• [Instruction] Copy each line of the data below in which the word "before" can be found.

(Web interface edit records)
────

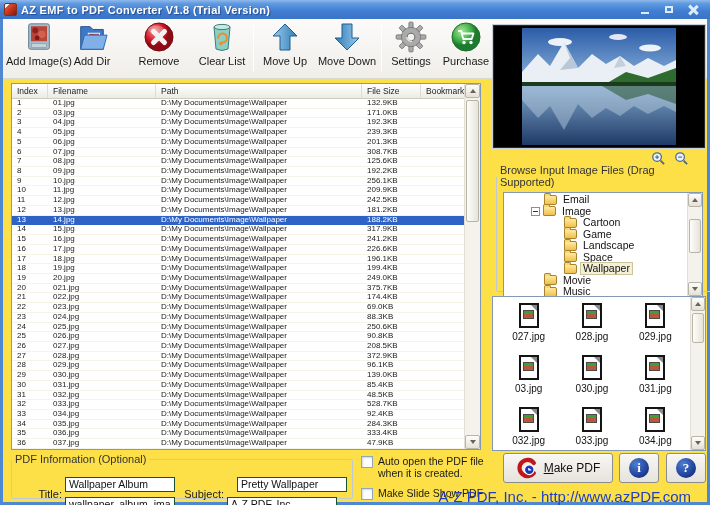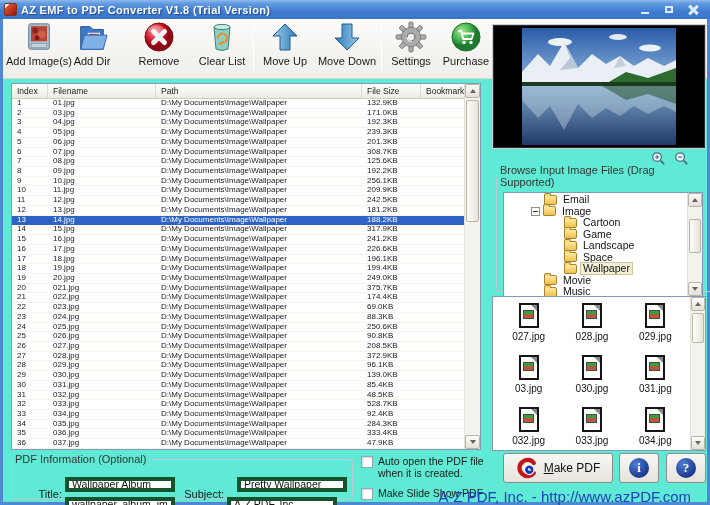--- a/index.html
+++ b/index.html
@@ -18,21 +18,21 @@
   .win-controls { display:flex; gap:10px; margin-right:6px; align-items:center; }
   .wc { width:14px; height:12px; display:flex; align-items:center; justify-content:center; cursor:default; }
   .glyph-min { width:8px; height:2px; background:#DDEBFA; margin-top:6px; }
   .glyph-max { width:8px; height:7px; border:2px solid #DDEBFA; border-top-width:2px; }
   .glyph-close { position:relative; width:10px; height:10px; }
   .glyph-close::before,.glyph-close::after { content:""; position:absolute; left:4px; top:-1px; width:2.5px; height:12px; background:#DDEBFA; }
   .glyph-close::before { transform:rotate(45deg); }
   .glyph-close::after { transform:rotate(-45deg); }
 
   
-  .content { position:absolute; left:3px; top:19px; width:704px; height:483px; background:#5eead4; }
+  .content { position:absolute; left:3px; top:19px; width:704px; height:483px; background:#fde047; }
 
   
   .toolbar { position:absolute; left:0; top:0; width:704px; height:60px;
     background:linear-gradient(180deg,#FCFBFA,#EFEEE9); border-bottom:1px solid #D9D7CE; }
   .tbtn { position:absolute; top:2px; height:56px; display:flex; flex-direction:column; align-items:center;
     justify-content:flex-start; cursor:default; }
   .tbtn svg { display:block; }
   .tlabeltxt { font-size:11px; color:#1A1A1A; margin-top:2px; white-space:nowrap; }
   .tsep { position:absolute; top:6px; width:1px; height:46px; background:#CFCDC4; border-right:1px solid #FFFFFF; }
 
@@ -58,21 +58,21 @@
   .ar-dn { width:0;height:0;border-left:3px solid transparent;border-right:3px solid transparent;border-top:4px solid #68645A; }
   .sb-thumb { position:absolute; left:1px; right:1px; background:linear-gradient(90deg,#FDFDFB,#E6E3D8);
     border:1px solid #B9B5A6; border-radius:2px; }
 
   
   fieldset { border:1px solid #BFC9D6; border-radius:2px; }
   legend { font-size:11px; color:#333; padding:0 3px; }
   .pdfinfo { position:absolute; left:8px; top:434px; width:342px; height:46px; }
   .frow { position:absolute; display:flex; align-items:center; }
   .flabel { font-size:11px; color:#1A1A1A; text-align:right;margin-top:20px; }
-  .tinput { height:15px; border:4px solid #14532d; background:#FFF; font-size:10.5px; font-family:"Liberation Sans",sans-serif;
+  .tinput { height:15px; border:1px solid #14532d; background:#FFF; font-size:10.5px; font-family:"Liberation Sans",sans-serif;
     padding:0 3px; color:#111; }
 
   .optsbox { position:absolute; left:358px; top:436px; width:135px; }
   .cbrow { display:flex; align-items:flex-start; margin-bottom:8px; cursor:default; }
   .cb { width:12px; height:12px; min-width:12px; background:#FFF; border:1px solid #93A5BB;
     box-shadow:inset 1px 1px 2px rgba(70,90,120,.25); margin-right:5px; margin-top:1px; }
   .cbl { font-size:10.5px; color:#1A1A1A; line-height:12px; }
 
   
   .preview { position:absolute; left:489px; top:5px; width:214px; height:125px;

────

• [Result]
   .glyph-close::before,.glyph-close::after { content:""; position:absolute; left:4px; top:-1px; width:2.5px; height:12px; background:#DDEBFA; }
   .glyph-close::before { transform:rotate(45deg); }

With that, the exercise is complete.